Ainsi, le cœur de l’homme se caractérise-t-il par une science et une volonté que n’ont pas les animaux, et que n’ont pas davantage les jeunes enfants. Ces prérogatives apparaissent en lui avec la maturité. L’envie et la colère, quant à elles, se trouvent déjà chez l’enfant, ainsi que les sens externes et internes.
Dans l’acquisition de ces sciences, l’enfant passe par deux étapes.
La première étape consiste à ce que son cœur réunisse l’ensemble des connaissances non contingentes élémentaires, comme la connaissance de ce qui est impossible et de ce qui est possible selon les apparences. A ce stade, les connaissances théoriques ne lui sont pas encore acquises mais elles deviennent possibles, et tendent grandement à s’actualiser. Il en va de ces connaissances comme d’un praticien de l’écriture qui ne connaît encore de l’écriture que l’encre, la plume et les lettres isolées et non agencées : une telle personne est en passe de savoir écrire mais ne le sait pas encore complètement.
La seconde étape consiste à ce que s’accumulent et s’impriment en lui les connaissances acquises par son expérience et sa réflexion. Il peut alors revenir à ces connaissances comme bon lui semble, devenant semblable à une personne rompue à l’usage de l’écriture, et dont les gens disent : « un tel écrit », même s’il n’est pas en train d’écrire à ce moment précis, car cela signifie simplement qu’il a cette capacité. Ceci est l’ultime degré d’humanité.
Mais ce degré lui-même comporte d’innombrables niveaux, correspondant aux niveaux respectifs des gens sous le rapport de leurs connaissances quantitatives et qualitatives, et de la manière qu’ils ont d’acquérir ces connaissances.
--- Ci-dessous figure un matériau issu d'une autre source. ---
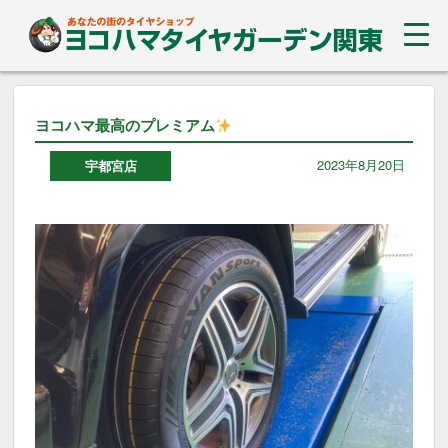
ヨコハマ最高のプレミアム
2023年8月20日
宇都宮店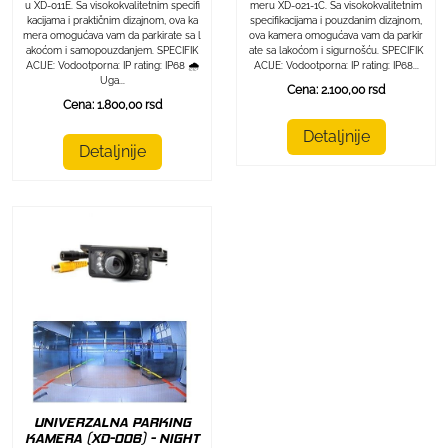
u XD-011E. Sa visokokvalitetnim specifi
meru XD-021-1C. Sa visokokvalitetnim
kacijama i praktičnim dizajnom, ova ka
specifikacijama i pouzdanim dizajnom,
mera omogućava vam da parkirate sa l
ova kamera omogućava vam da parkir
akoćom i samopouzdanjem. SPECIFIK
ate sa lakoćom i sigurnošću. SPECIFIK
ACIJE: Vodootporna: IP rating: IP68 🌧️
ACIJE: Vodootporna: IP rating: IP68...
Uga...
Cena: 2.100,00 rsd
Cena: 1.800,00 rsd
Detaljnije
Detaljnije
UNIVERZALNA PARKING
KAMERA (XD-006) - NIGHT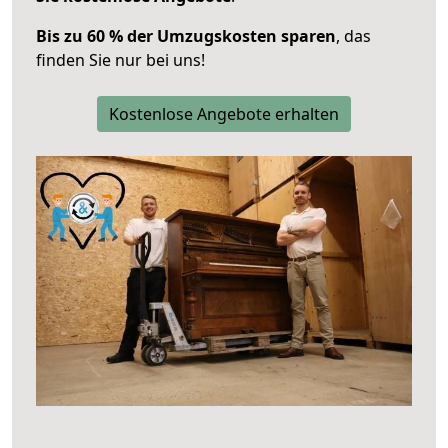
Bis zu 60 % der Umzugskosten sparen
, das
finden Sie nur bei uns!
Kostenlose Angebote erhalten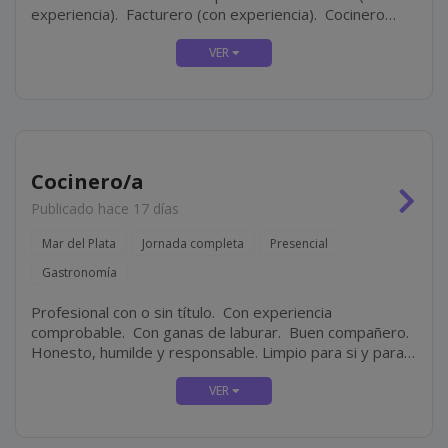
experiencia). Facturero (con experiencia). Cocinero
(con experiencia). Personal masculino para tarea de
limpieza.
Cocinero/a
Publicado hace 17 días
Mar del Plata
Jornada completa
Presencial
Gastronomía
Profesional con o sin título. Con experiencia
comprobable. Con ganas de laburar. Buen compañero.
Honesto, humilde y responsable. Limpio para si y para
su lugar de trabajo.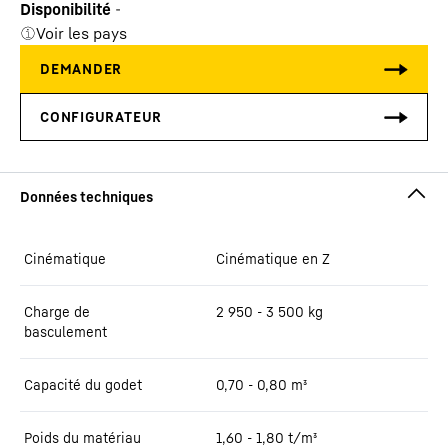
Disponibilité
-
Voir les pays
Cinématique
Cinématique en Z
Charge de
2 950 - 3 500 kg
basculement
Capacité du godet
0,70 - 0,80 m³
Poids du matériau
1,60 - 1,80 t/m³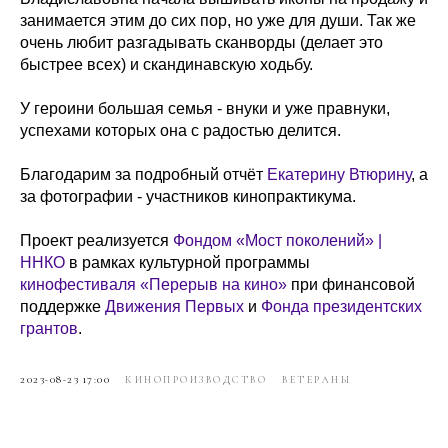
занимается этим до сих пор, но уже для души. Так же
очень любит разгадывать сканворды (делает это
быстрее всех) и скандинавскую ходьбу.
У героини большая семья - внуки и уже правнуки,
успехами которых она с радостью делится.
Благодарим за подробный отчёт
Екатерину Втюрину
, а
за фотографии - участников кинопрактикума.
Проект реализуется
Фондом «Мост поколений» |
ННКО
в рамках культурной программы
кинофестиваля «Перерыв на кино»
при финансовой
поддержке
Движения Первых
и
Фонда президентских
грантов
.
2023-08-23 17:00
КИНОПРОИЗВОДСТВО
ВЕТЕРАНЫ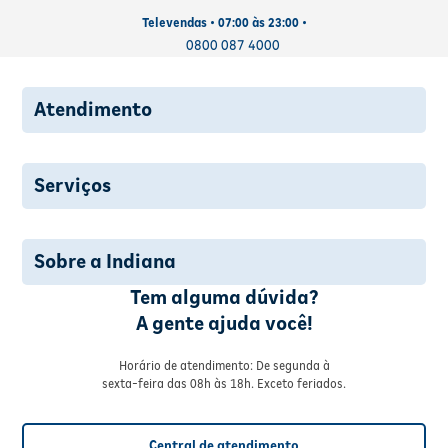
Televendas • 07:00 às 23:00 •
0800 087 4000
Atendimento
Serviços
Sobre a Indiana
Tem alguma dúvida?
A gente ajuda você!
Horário de atendimento: De segunda à
sexta-feira das 08h às 18h. Exceto feriados.
Central de atendimento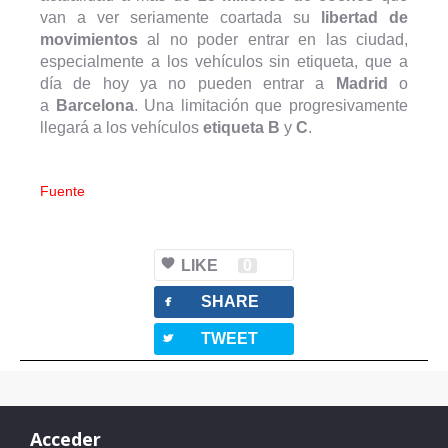
van a ver seriamente coartada su
libertad de
movimientos
al no poder entrar en las ciudad,
especialmente a los vehículos sin etiqueta, que a
día de hoy ya no pueden entrar a
Madrid
o
a
Barcelona
. Una limitación que progresivamente
llegará a los vehículos
etiqueta B
y
C
.
Fuente
LIKE
0
facebook
SHARE
twitterbird
TWEET
Acceder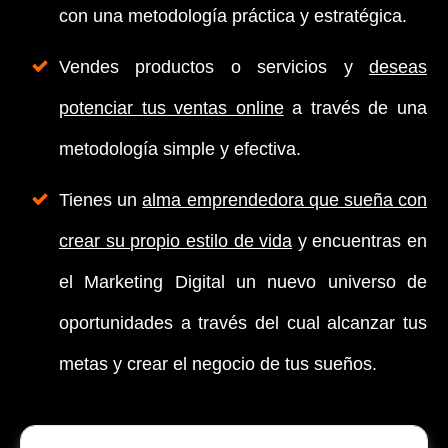
con una metodología práctica y estratégica.
Vendes productos o servicios y
deseas
potenciar tus ventas online
a través de una
metodología simple y efectiva.
Tienes un
alma emprendedora que sueña con
crear su propio estilo de vida
y encuentras en
el Marketing Digital un nuevo universo de
oportunidades a través del cual alcanzar tus
metas y crear el negocio de tus sueños.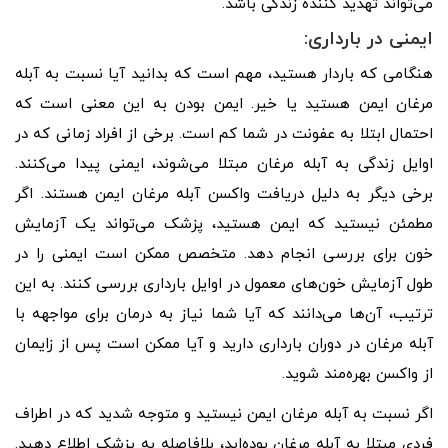
می‌تواند تهدید کننده زندگی باشد.
ایمنی در بارداری:
هنگامی که باردار هستید، مهم است که بدانید آیا نسبت به آبله
مرغان ایمن هستید یا خیر. ایمن بودن به این معنی است که
احتمال ابتلا به عفونت در شما کم است. برخی از افراد زمانی که در
اوایل زندگی به آبله مرغان مبتلا می‌شوند، ایمنی پیدا می‌کنند.
برخی دیگر به دلیل دریافت واکسن آبله مرغان ایمن هستند. اگر
مطمئن نیستید که ایمن هستید، پزشک می‌تواند یک آزمایش
خون برای بررسی انجام دهد. متخصص ممکن است ایمنی را در
طول آزمایش خون‌های معمول در اوایل بارداری بررسی کنند. به این
ترتیب، آن‌ها می‌دانند که آیا شما نیاز به درمان برای مواجهه با
آبله مرغان در دوران بارداری دارید و آیا ممکن است پس از زایمان
از واکسن بهره‌مند شوید.
اگر نسبت به آبله مرغان ایمن نیستید و متوجه شدید که در اطراف
فردی مبتلا به آبله مرغان بوده‌اید، بلافاصله به پزشک اطلاع دهید.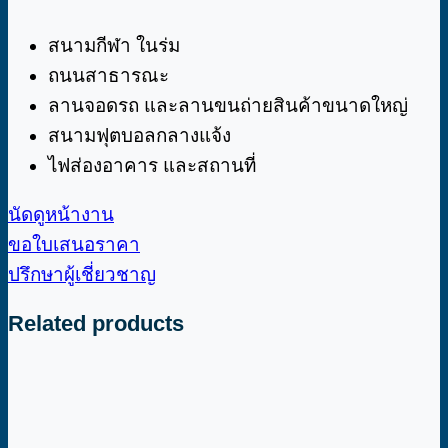
สนามกีฬา ในร่ม
ถนนสาธารณะ
ลานจอดรถ และลานขนถ่ายสินค้าขนาดใหญ่
สนามฟุตบอลกลางแจ้ง
ไฟส่องอาคาร และสถานที่
นัดดูหน้างาน
ขอใบเสนอราคา
ปรึกษาผู้เชี่ยวชาญ
Related products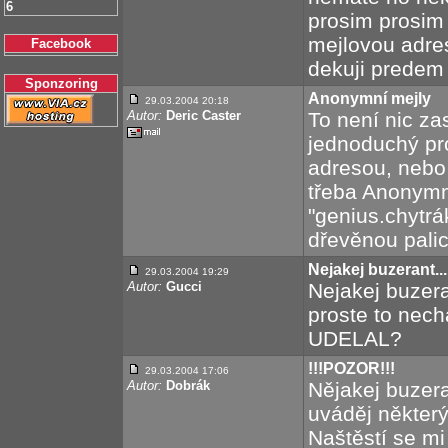
6
prosim prosim 
mejlovou adr
Facebook
dekuji predem
Sponzoring
Anonymní mejly
29.03.2004 20:18
Autor:
Deric Caster
To není nic zas
jednoduchý pro
adresou, nebo
třeba Anonymma
"genius.chytrák
dřevěnou palic
Nejakej buzerant...
29.03.2004 19:29
Autor:
Gucci
Nejakej buzera
proste to nec
UDELAL?
!!!POZOR!!!
29.03.2004 17:06
Autor:
Dobrák
Nějakej buzera
uváděj některý 
Naštěstí se mi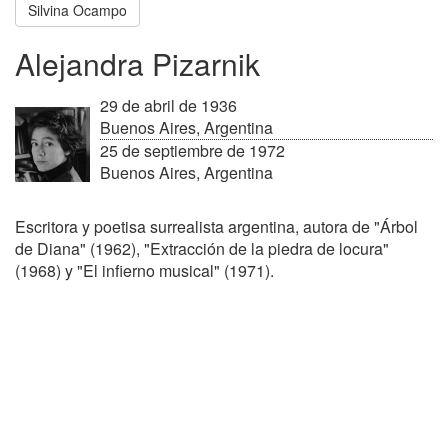
Silvina Ocampo
Alejandra Pizarnik
29 de abril de 1936
Buenos Aires, Argentina
25 de septiembre de 1972
Buenos Aires, Argentina
Escritora y poetisa surrealista argentina, autora de "Árbol
de Diana" (1962), "Extracción de la piedra de locura"
(1968) y "El infierno musical" (1971).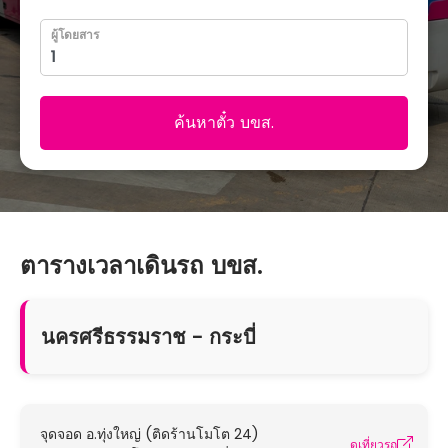
ผู้โดยสาร
ค้นหาตั๋ว บขส.
ตารางเวลาเดินรถ บขส.
นครศรีธรรมราช - กระบี่
จุดจอด อ.ทุ่งใหญ่ (ติดร้านโมโต 24)
ดูเที่ยวรถ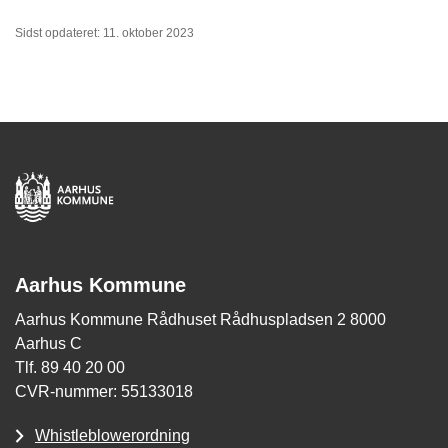
Sidst opdateret: 11. oktober 2023
Aarhus Kommune
Aarhus Kommune Rådhuset Rådhuspladsen 2 8000
Aarhus C
Tlf. 89 40 20 00
CVR-nummer: 55133018
Whistleblowerordning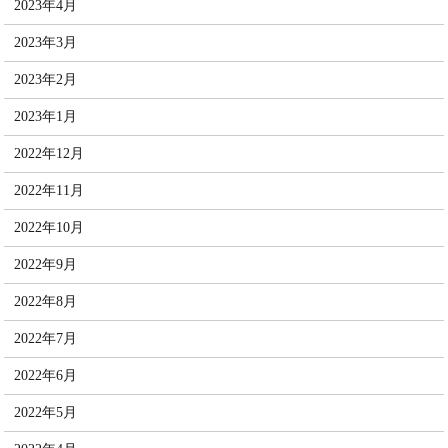
2023年4月
2023年3月
2023年2月
2023年1月
2022年12月
2022年11月
2022年10月
2022年9月
2022年8月
2022年7月
2022年6月
2022年5月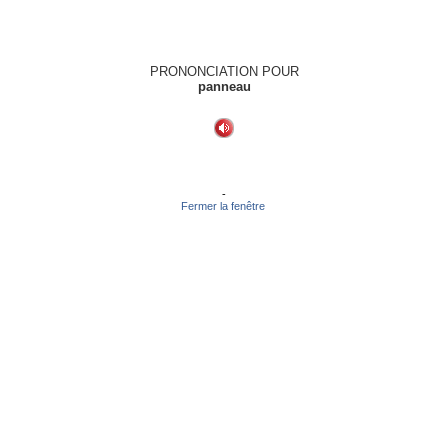
PRONONCIATION POUR
panneau
-
Fermer la fenêtre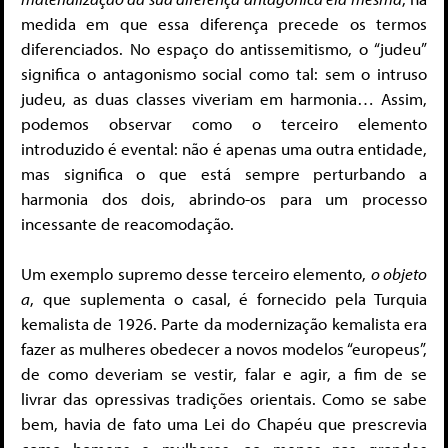
medida em que essa diferença precede os termos
diferenciados. No espaço do antissemitismo, o “judeu”
significa o antagonismo social como tal: sem o intruso
judeu, as duas classes viveriam em harmonia… Assim,
podemos observar como o terceiro elemento
introduzido é evental: não é apenas uma outra entidade,
mas significa o que está sempre perturbando a
harmonia dos dois, abrindo-os para um processo
incessante de reacomodação.
Um exemplo supremo desse terceiro elemento,
o objeto
a
, que suplementa o casal, é fornecido pela Turquia
kemalista de 1926. Parte da modernização kemalista era
fazer as mulheres obedecer a novos modelos “europeus”,
de como deveriam se vestir, falar e agir, a fim de se
livrar das opressivas tradições orientais. Como se sabe
bem, havia de fato uma Lei do Chapéu que prescrevia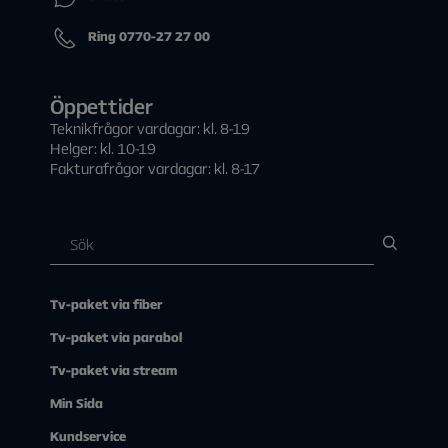
Ring 0770-27 27 00
Öppettider
Teknikfrågor vardagar: kl. 8-19
Helger: kl. 10-19
Fakturafrågor vardagar: kl. 8-17
Tv-paket via fiber
Tv-paket via parabol
Tv-paket via stream
Min Sida
Kundservice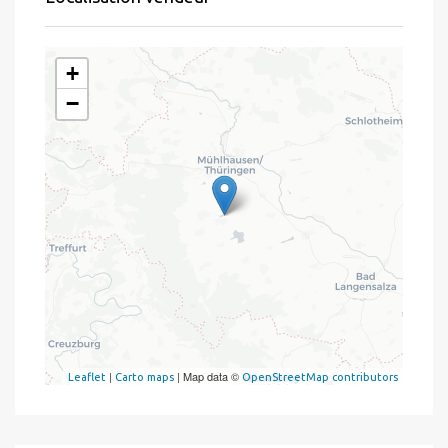
+
−
|
| Map data ©
Leaflet
Carto maps
OpenStreetMap contributors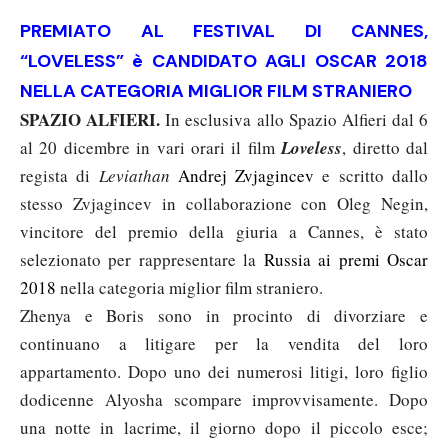
PREMIATO AL FESTIVAL DI CANNES,
“LOVELESS” è CANDIDATO AGLI OSCAR 2018
NELLA CATEGORIA MIGLIOR FILM STRANIERO
SPAZIO ALFIERI.
In
esclusiva allo Spazio Alfieri dal 6
al 2
0
dicembre in vari orari il film
Loveless
, diret
to da
l
regista di
Leviathan
Andrej Zvjagincev
e scritto dallo
stesso Zvjagincev in collaborazione con Oleg Negin,
vincitore del premio della giuria a Cannes,
è stato
selezionato per rappresentare la
Russia
ai
premi Oscar
2018
nella categoria
miglior film straniero.
Zhenya e Boris sono in procinto di divorziare e
continuano a litigare per la vendita del loro
appartamento. Dopo uno dei numerosi litigi, loro figlio
dodicenne Alyosha scompare improvvisamente. Dopo
una notte in lacrime, il giorno dopo il piccolo esce;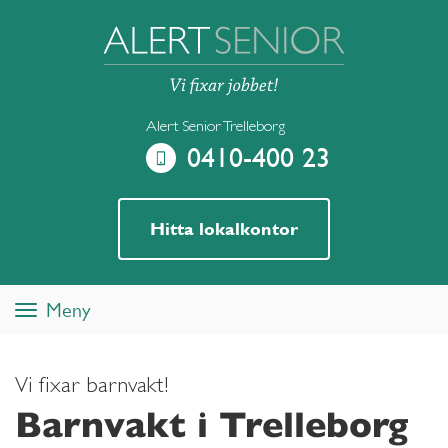
Alert Senior Trelleborg
0410-400 23
Hitta lokalkontor
Meny
Toggle
navigation
Vi fixar barnvakt!
Barnvakt i Trelleborg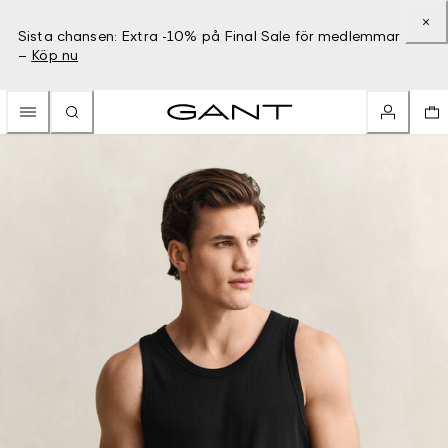
Sista chansen: Extra -10% på Final Sale för medlemmar
–
Köp nu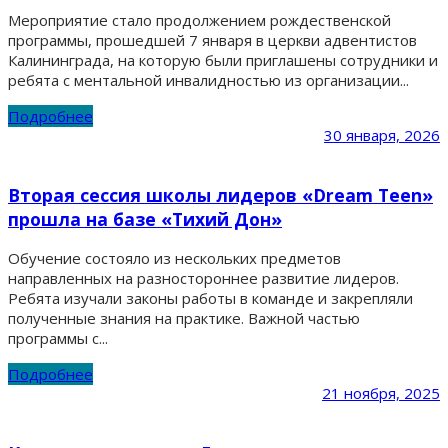
Мероприятие стало продолжением рождественской
программы, прошедшей 7 января в церкви адвентистов
Калининграда, на которую были приглашены сотрудники и
ребята с ментальной инвалидностью из организации...
Подробнее
30 января, 2026
Вторая сессия школы лидеров «Dream Teen»
прошла на базе «Тихий Дон»
Обучение состояло из нескольких предметов
направленных на разностороннее развитие лидеров.
Ребята изучали законы работы в команде и закрепляли
полученные знания на практике. Важной частью
программы с...
Подробнее
21 ноября, 2025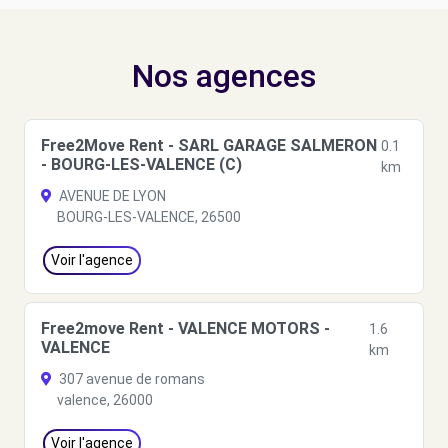
Nos agences
Free2Move Rent - SARL GARAGE SALMERON
0.1
- BOURG-LES-VALENCE (C)
km
AVENUE DE LYON
BOURG-LES-VALENCE, 26500
Voir l'agence
Free2move Rent - VALENCE MOTORS -
1.6
VALENCE
km
307 avenue de romans
valence, 26000
Voir l'agence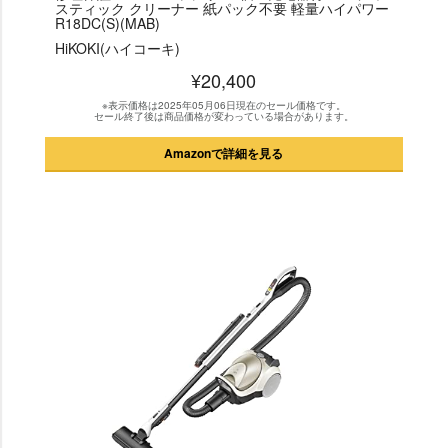
スティック クリーナー 紙パック不要 軽量ハイパワー
R18DC(S)(MAB)
HiKOKI(ハイコーキ)
¥20,400
※表示価格は2025年05月06日現在のセール価格です。
セール終了後は商品価格が変わっている場合があります。
Amazonで詳細を見る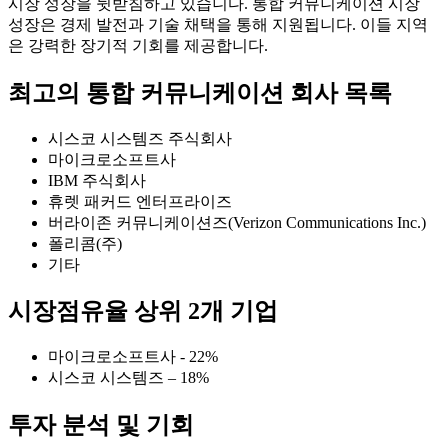
시장 성장을 뒷받침하고 있습니다. 통합 커뮤니케이션 시장
성장은 경제 발전과 기술 채택을 통해 지원됩니다. 이들 지역
은 강력한 장기적 기회를 제공합니다.
최고의 통합 커뮤니케이션 회사 목록
시스코 시스템즈 주식회사
마이크로소프트사
IBM 주식회사
휴렛 패커드 엔터프라이즈
버라이존 커뮤니케이션즈(Verizon Communications Inc.)
폴리콤(주)
기타
시장점유율 상위 2개 기업
마이크로소프트사 - 22%
시스코 시스템즈 – 18%
투자 분석 및 기회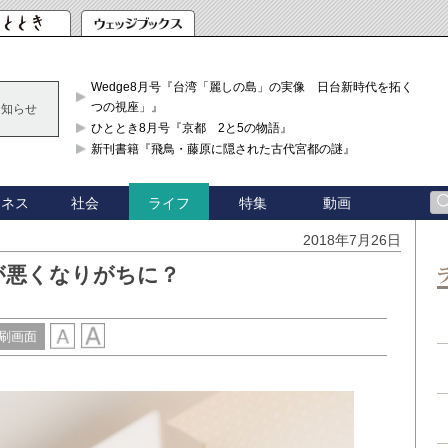
Wedge8月号『台湾「麗しの島」の実像 日台新時代を拓く「3
つの視座」』
お知らせ
ひととき8月号『京都 2と5の物語』
新刊書籍『飛鳥・藤原に隠された古代宮都の謎』
ジネス
社会
特集
動画
ライフ
2018年7月26日
が悪くなりがちに？
刷画面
Car certains cœurs les acquièrent de manière spontanée et intuitive par le biais d’inspirations divines, tandis que d’autres les acquièrent par l’étude et l’apprentissage. De même, certains sont prompts à assimiler, et d’autres sont lents. C’est en cela que varient les stations des savants, des sages, des prophètes et des saints. Car les niveaux de progression dans le savoir sont innombrables, du fait que les connaissances divines sont inépuisables. Le plus haut degré est celui du prophète auquel sont rapidement révélées toutes les vérités, ou la plupart, sans apprentissage ni effort, par le biais du dévoilement divin.
Dans cet état de grâce, le serviteur se rapproche de Dieu, sous le rapport de la compréhension, de la conformation à la vérité et de l’authenticité, non sous le rapport du lieu ou de la distance. La progression dans ces niveaux correspond aux stations des aspirants cheminant sur la voie de Dieu. Ces niveaux sont innombrables et l’aspirant seul sait où il se situe lui-même dans sa progression. Il le sait comme il sait les niveaux par lesquels il est passé. Quant au chemin qu’il lui reste à parcourir, il n’a pas réellement connaissance de ce qui lui est réservé. Il peut seulement croire à son existence, comme nous croyons à la prophétie et au prophète, et comme nous prêtons foi à son existence.